Tiempo estimado: 1 hora.
Por la tarde: la Plaza de la Ciudad Vieja y el Barrio Judío¶
Después de comer, la Plaza de la Ciudad Vieja con el Reloj Astronómico. La multitud que se congrega en la hora en punto para ver el espectáculo del reloj es su propia curiosidad, aparte del reloj en sí. Subir a la torre del Ayuntamiento vale la pena para la vista sobre los tejados medievales.
La iglesia de Nuestra Señora del Týn puede visitarse en los horarios de apertura al público: el interior —con sus altares barrocos llenos de dorado contrastando con la arquitectura gótica sobria— es menos conocido que la fachada y merece tiempo.

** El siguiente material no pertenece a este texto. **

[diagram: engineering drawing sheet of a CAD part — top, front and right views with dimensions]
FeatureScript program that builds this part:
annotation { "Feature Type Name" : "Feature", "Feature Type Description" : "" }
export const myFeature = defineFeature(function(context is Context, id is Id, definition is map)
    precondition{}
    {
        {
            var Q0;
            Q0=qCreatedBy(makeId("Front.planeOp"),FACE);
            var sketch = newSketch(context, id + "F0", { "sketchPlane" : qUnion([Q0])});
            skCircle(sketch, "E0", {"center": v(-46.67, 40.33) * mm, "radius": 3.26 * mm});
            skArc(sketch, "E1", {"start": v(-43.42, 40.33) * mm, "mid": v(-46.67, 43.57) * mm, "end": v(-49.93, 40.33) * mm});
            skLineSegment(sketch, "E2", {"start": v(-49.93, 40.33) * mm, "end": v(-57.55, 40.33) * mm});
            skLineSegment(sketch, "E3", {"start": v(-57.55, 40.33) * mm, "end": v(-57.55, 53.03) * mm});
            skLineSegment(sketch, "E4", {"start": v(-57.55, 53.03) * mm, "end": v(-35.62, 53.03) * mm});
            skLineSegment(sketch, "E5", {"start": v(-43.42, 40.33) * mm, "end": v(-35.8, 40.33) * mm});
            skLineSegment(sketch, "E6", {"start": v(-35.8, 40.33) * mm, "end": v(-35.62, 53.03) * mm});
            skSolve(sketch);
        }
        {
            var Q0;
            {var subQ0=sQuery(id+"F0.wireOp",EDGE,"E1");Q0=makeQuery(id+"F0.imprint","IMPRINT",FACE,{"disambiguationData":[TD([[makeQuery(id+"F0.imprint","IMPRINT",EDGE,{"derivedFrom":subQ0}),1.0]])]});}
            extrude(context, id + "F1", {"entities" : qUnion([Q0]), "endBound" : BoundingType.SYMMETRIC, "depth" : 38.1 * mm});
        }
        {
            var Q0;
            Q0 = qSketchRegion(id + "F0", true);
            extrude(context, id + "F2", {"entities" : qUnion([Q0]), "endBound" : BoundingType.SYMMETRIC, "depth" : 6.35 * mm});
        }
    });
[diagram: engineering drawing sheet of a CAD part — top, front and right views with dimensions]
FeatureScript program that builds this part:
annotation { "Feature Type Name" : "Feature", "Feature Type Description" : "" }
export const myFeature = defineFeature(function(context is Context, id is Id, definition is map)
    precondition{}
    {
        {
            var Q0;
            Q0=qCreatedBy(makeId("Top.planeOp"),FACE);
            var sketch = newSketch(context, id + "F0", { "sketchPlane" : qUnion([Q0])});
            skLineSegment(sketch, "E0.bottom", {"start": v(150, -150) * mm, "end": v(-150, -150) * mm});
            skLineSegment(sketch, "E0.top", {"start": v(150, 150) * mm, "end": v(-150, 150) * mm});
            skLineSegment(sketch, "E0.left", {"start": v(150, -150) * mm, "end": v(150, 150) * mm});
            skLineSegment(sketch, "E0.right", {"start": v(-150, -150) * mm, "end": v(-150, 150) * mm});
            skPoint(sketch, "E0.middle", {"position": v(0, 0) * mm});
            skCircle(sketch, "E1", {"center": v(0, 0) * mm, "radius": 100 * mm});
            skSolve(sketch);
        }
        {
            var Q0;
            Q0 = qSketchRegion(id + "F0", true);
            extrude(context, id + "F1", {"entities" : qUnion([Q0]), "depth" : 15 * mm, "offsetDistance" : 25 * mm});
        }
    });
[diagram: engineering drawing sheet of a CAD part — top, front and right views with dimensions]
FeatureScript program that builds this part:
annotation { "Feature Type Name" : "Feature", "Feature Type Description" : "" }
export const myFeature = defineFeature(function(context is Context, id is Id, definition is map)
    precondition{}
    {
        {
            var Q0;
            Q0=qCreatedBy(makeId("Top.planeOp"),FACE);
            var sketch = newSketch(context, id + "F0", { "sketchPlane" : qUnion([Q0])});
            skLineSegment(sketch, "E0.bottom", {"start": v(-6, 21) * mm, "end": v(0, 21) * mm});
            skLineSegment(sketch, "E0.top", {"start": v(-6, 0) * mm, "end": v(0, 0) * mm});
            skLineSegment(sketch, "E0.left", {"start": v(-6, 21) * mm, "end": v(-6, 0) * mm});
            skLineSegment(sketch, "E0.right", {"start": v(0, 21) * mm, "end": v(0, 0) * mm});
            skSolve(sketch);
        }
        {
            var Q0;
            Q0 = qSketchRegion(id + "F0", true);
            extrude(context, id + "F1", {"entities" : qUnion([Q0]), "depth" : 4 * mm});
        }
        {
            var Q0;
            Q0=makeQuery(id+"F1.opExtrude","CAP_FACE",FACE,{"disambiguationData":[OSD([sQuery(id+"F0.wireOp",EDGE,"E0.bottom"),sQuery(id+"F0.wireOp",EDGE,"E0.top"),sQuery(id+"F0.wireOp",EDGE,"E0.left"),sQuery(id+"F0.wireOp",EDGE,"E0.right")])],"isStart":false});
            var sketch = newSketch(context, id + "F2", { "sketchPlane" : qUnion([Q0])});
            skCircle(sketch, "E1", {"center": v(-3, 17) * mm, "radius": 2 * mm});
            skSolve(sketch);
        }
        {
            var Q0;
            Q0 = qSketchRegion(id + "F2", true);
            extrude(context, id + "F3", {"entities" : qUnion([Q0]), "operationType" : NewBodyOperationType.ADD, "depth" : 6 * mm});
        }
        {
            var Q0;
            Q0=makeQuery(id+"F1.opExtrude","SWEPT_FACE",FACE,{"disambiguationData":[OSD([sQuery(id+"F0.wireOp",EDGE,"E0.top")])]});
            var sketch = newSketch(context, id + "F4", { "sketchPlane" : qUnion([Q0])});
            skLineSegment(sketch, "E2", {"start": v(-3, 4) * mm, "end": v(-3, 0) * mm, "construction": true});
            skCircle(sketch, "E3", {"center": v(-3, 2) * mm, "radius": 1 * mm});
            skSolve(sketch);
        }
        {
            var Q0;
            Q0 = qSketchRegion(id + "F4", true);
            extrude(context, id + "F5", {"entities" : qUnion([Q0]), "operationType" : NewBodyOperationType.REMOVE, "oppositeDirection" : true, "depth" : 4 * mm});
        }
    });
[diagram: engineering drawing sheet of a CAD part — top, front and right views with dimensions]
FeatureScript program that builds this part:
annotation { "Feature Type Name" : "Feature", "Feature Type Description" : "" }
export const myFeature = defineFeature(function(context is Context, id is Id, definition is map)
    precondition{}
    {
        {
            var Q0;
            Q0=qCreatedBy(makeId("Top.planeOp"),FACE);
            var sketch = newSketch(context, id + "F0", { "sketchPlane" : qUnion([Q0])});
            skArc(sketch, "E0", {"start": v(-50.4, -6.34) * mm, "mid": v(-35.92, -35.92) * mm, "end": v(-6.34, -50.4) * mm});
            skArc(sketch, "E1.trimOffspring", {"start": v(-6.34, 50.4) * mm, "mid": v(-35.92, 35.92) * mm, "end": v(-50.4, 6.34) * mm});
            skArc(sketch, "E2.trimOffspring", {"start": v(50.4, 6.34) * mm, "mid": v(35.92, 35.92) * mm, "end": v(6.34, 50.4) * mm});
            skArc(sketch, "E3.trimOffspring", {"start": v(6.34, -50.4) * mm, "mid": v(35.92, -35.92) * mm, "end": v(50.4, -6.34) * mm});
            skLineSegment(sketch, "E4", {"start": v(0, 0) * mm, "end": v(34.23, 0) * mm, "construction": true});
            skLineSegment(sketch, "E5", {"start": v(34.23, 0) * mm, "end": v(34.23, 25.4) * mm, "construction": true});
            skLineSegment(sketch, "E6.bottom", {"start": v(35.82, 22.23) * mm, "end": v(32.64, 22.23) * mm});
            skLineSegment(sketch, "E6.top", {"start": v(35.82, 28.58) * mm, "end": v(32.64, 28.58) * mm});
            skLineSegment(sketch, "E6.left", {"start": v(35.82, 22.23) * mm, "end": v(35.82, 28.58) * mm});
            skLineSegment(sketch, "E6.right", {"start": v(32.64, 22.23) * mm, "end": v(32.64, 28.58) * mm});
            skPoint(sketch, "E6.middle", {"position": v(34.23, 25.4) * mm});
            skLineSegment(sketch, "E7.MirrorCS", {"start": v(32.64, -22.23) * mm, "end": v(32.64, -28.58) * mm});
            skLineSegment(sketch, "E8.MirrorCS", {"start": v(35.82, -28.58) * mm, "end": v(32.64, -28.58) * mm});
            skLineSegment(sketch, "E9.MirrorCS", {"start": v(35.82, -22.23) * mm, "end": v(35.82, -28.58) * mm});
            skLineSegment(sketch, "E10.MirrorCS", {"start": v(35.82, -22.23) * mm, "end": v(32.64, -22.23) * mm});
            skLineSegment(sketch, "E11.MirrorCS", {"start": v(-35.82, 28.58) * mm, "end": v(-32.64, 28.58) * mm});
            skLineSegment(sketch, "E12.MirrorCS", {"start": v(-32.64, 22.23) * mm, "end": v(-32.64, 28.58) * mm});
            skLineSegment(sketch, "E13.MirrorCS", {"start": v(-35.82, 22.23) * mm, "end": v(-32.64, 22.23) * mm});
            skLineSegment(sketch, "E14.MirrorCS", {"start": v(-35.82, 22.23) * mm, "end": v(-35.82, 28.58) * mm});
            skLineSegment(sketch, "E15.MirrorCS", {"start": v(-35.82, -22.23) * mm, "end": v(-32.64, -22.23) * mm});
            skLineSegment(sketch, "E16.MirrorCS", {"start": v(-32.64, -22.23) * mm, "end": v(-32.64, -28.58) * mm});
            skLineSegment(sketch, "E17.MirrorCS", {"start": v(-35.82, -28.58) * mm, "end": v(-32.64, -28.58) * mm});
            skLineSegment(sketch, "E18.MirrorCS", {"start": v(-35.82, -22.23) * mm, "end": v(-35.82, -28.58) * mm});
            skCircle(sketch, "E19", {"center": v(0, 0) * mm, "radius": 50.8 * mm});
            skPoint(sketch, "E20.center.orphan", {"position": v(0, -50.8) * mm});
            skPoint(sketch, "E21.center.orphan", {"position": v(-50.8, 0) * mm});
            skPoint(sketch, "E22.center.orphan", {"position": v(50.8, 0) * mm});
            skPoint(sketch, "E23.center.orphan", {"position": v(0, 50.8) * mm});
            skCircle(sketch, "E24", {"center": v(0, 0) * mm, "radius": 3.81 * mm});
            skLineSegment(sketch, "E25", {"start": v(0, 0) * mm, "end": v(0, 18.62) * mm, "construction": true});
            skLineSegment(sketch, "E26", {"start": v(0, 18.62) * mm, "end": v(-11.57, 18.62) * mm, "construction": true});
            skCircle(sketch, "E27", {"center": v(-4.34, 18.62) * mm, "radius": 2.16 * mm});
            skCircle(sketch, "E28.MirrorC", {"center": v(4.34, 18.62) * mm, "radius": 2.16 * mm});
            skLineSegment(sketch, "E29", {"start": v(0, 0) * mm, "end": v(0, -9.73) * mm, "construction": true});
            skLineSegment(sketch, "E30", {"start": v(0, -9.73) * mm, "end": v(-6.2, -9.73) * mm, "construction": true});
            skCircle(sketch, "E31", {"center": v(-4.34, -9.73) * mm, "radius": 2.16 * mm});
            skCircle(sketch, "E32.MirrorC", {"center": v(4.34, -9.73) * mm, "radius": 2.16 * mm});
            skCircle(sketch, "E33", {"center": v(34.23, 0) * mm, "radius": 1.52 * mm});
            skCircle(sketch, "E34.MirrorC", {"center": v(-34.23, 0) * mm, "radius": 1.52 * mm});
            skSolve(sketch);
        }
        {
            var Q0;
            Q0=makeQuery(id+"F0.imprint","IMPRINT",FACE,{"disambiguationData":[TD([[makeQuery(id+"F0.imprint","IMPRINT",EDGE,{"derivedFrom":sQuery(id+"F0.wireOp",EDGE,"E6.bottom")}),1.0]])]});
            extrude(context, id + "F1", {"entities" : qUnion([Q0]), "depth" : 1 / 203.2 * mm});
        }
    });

Desde la plaza hacia el norte, el Barrio Judío (Josefov) está a cinco minutos a pie. La entrada combinada a las sinagogas y el cementerio es cara pero incluye los monumentos más valiosos. El tiempo mínimo razonable para hacer justicia al conjunto es una hora y media: el cementerio con sus tumbas superpuestas, la Sinagoga Pinkás con los setenta y siete mil nombres escritos en sus paredes, la Sinagoga Española con su interior orientalista.
Tiempo estimado: 3 horas.
Al atardecer: el Moldava y los puentes¶
Antes de que caiga la noche, un paseo por la orilla del Moldava en la Ciudad Vieja permite ver el Castillo y Malá Strana desde el lado del agua, que es como Praga ha sido pintada y fotografiada durante siglos. Las terrazas sobre el río tienen esa calidad de las ciudades ribereñas que descubren su mejor cara reflejadas en el agua.
Si el tiempo lo permite, cruzar el Puente de Carlos una segunda vez al atardecer, cuando la luz sobre las estatuas es completamente diferente a la del mediodía, cierra el ciclo del día de manera apropiada.
Tiempo estimado: 1 hora.
Por la noche: cena y cerveza¶
Praga de noche es otra ciudad. El turismo más masivo se retira a los hoteles y la ciudad recupera algo de su escala cotidiana. Para cenar: los restaurantes del barrio Vinohrady (a quince minutos a pie o en metro desde el centro) tienen más calidad y menos precio que los del casco histórico. Para la cerveza de rigor: U Fleků es la experiencia más auténtica y más turística simultáneamente —lleva sirviendo su lager oscura desde 1499— o cualquier pivnice de barrio en Vinohrady o Žižkov.
La noche en Praga puede ser larga si se quiere: la oferta de bares de jazz y locales de música en vivo en la Ciudad Vieja y alrededores es abundante. El club Reduta, el más antiguo de Praga (Bill Clinton tocó aquí el saxofón en 1994), tiene programación casi todos los días.
Notas prácticas¶
El metro (líneas A, B y C) conecta bien los barrios principales. El billete sencillo dura noventa minutos. Para el castillo, los tranvías que suben desde el centro son más cómodos que el metro. El acceso a la mayoría de los monumentos del castillo es de pago, con entradas individuales o combinadas. El Barrio Judío cobra entrada combinada. El Puente de Carlos es gratuito y abierto las 24 horas.
Praga en temporada alta (junio a agosto) puede estar masificada en los puntos principales. Madrugar —llegar al Puente de Carlos antes de las 8, al Castillo al abrir— hace una diferencia sustancial en la experiencia.